_Task instructions_
Reproduce the text of every item below word for word, omitting the pictures.

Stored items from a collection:
──────────────────────────────
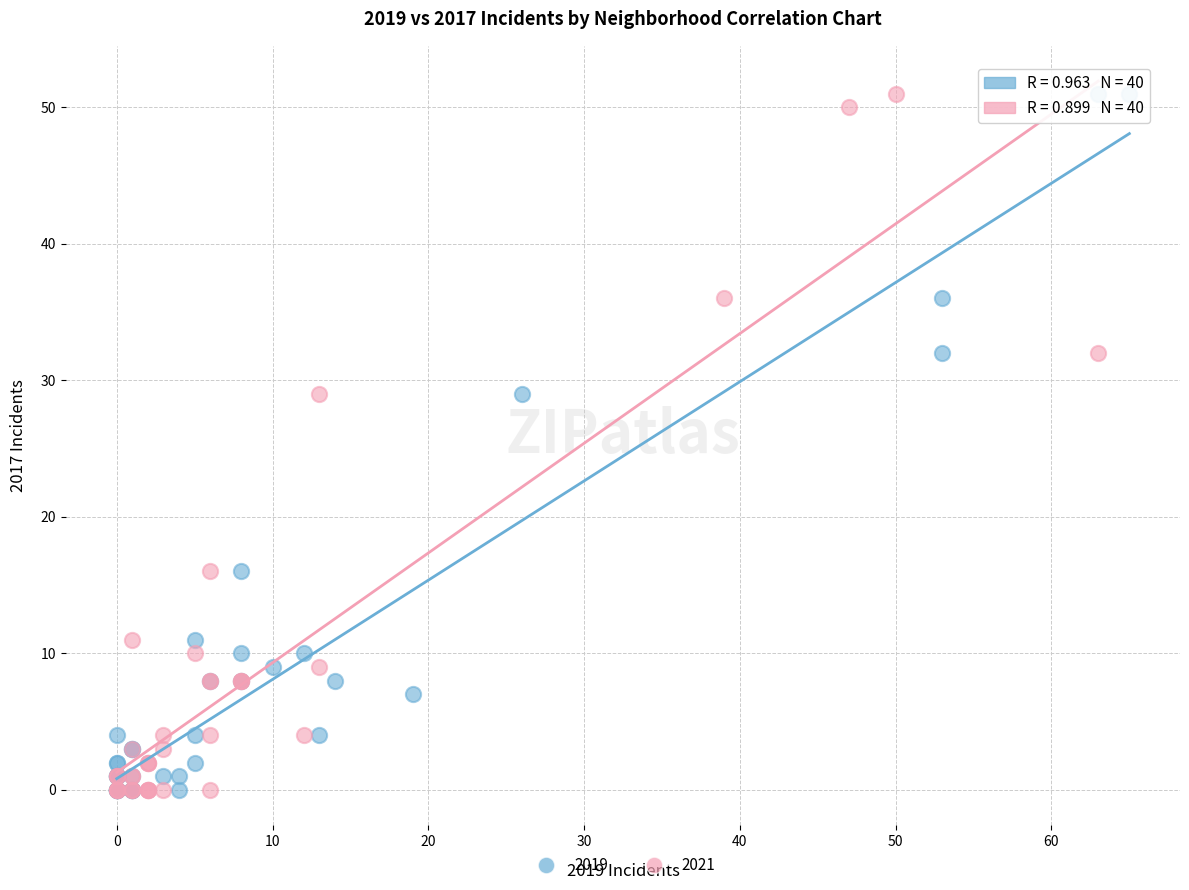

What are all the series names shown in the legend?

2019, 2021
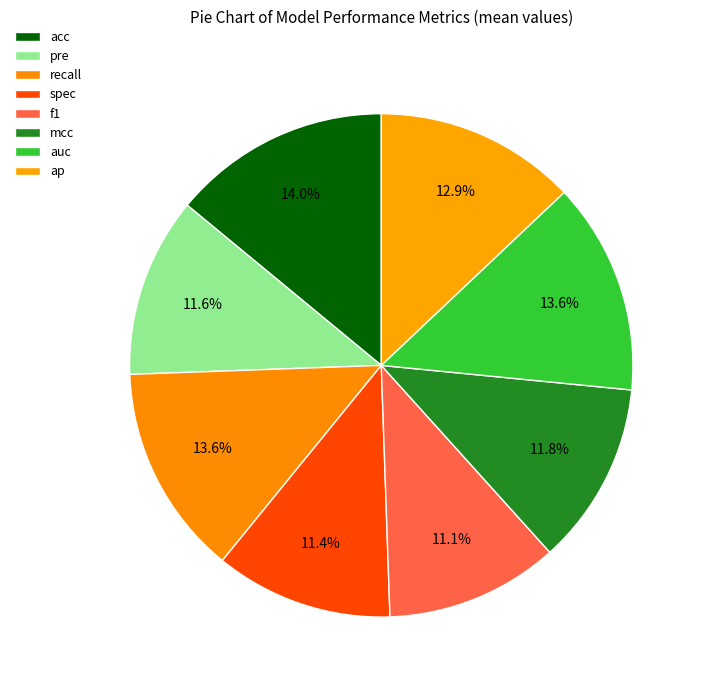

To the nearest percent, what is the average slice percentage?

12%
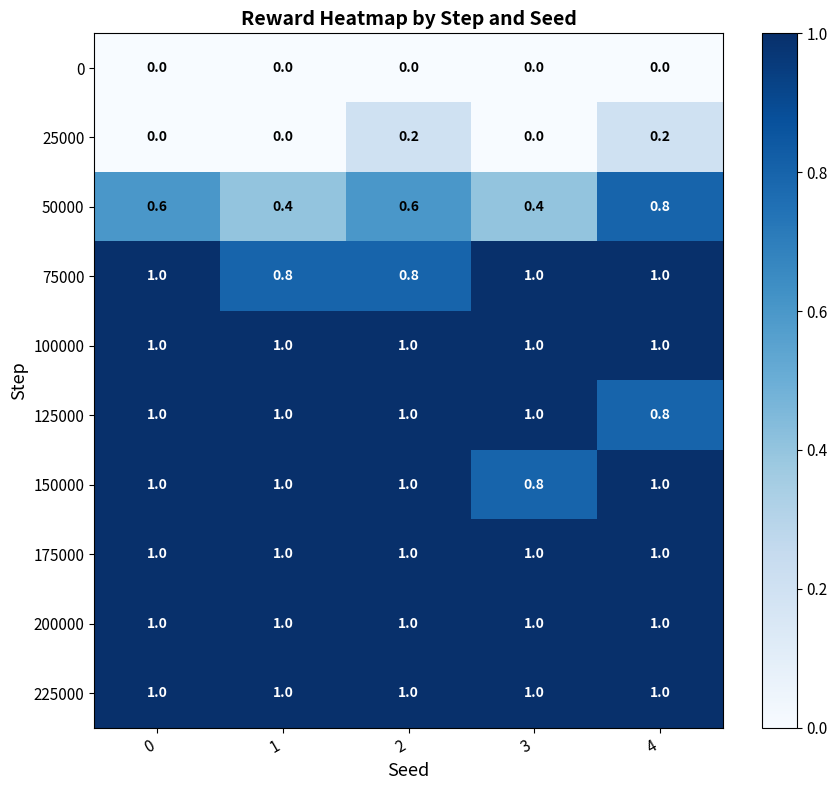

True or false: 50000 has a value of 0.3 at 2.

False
──────────────────────────────
_Your solution_
What are all the series names shown in the legend?

2019, 2021

To the nearest percent, what is the average slice percentage?

12%

True or false: 50000 has a value of 0.3 at 2.

False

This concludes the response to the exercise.